34e session

Belgique

§1 Les votes de confiance ; §2 La censure

L’article 96 alinéa 2 de la Constitution précise que « Le Gouvernement fédéral remet sa démission au Roi si la Chambre des représentants, à la majorité absolue de ses membres, adopte une motion de méfiance proposant au Roi la nomination d’un successeur au premier ministre, ou propose au Roi la nomination d’un successeur au Premier Ministre dans les trois jours de rejet d’une motion de confiance (…). »

En ce qui concerne les Communautés et les Régions, la question est visée aux articles 71, 72 et 73 de la Loi spéciale du 8 août 1980. Il s’agit des articles 84 et 85 du règlement du Parlement de la Communauté française.

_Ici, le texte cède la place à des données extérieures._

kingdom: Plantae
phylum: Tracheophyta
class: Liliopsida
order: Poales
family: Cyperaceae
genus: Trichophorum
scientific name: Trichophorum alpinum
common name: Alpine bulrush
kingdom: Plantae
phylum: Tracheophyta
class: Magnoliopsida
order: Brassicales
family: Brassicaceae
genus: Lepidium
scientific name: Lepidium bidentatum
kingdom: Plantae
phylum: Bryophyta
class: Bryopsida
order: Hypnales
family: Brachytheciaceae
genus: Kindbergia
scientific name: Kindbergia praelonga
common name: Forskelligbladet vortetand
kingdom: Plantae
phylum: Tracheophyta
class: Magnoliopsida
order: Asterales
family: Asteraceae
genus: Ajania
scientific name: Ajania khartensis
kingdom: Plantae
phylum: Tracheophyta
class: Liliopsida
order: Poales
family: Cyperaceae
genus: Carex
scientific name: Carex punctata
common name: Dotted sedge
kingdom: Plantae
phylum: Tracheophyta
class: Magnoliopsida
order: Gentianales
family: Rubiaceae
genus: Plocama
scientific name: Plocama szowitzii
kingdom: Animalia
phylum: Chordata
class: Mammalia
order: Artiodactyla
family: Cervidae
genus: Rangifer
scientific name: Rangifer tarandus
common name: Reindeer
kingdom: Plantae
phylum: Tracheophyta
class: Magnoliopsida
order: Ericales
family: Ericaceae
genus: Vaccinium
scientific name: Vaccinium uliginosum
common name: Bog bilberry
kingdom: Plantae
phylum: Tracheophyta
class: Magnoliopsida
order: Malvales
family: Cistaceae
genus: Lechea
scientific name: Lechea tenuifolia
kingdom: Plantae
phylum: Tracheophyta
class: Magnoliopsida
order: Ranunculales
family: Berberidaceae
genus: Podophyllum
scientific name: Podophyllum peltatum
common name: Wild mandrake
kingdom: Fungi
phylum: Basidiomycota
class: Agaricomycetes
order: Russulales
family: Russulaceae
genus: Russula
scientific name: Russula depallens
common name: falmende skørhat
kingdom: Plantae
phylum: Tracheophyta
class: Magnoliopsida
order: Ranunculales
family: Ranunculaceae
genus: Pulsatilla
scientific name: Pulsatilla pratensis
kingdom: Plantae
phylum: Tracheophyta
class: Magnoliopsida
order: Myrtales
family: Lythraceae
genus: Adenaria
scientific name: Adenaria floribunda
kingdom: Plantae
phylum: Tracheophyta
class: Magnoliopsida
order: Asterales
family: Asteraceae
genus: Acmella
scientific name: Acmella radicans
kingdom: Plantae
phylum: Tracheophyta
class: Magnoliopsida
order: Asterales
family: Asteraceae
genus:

Ainsi, le Parlement peut, à tout moment, adopter une motion de méfiance à l’égard du Gouvernement ou d’un ou de plusieurs de ses membres. Cette motion n’est recevable que si elle présente un successeur au Gouvernement, à un ou plusieurs de ses membres selon le cas. Le vote sur la motion ne peut intervenir qu’à l’expiration d’un délai de quarante-huit heures. Elle ne peut être adoptée qu’à la majorité des membres du Parlement.

Le Gouvernement peut décider à tout moment de poser la question de confiance sous forme d’une motion. Le vote sur cette motion ne peut intervenir qu’après un délai de quarante-huit heures. La motion n’est adoptée que si la majorité des membres du Parlement y souscrit. Si la confiance est refusée, le Gouvernement est démissionnaire de plein droit.

Si le Gouvernement ou si un ou plusieurs de ses membres sont démissionnaires, il est pourvu sans délai à leur remplacement. Tant qu’il n’est pas remplacé, le Gouvernement démissionnaire expédie les affaires courantes. Il est à souligner que cette procédure est restée jusqu’ici sans application.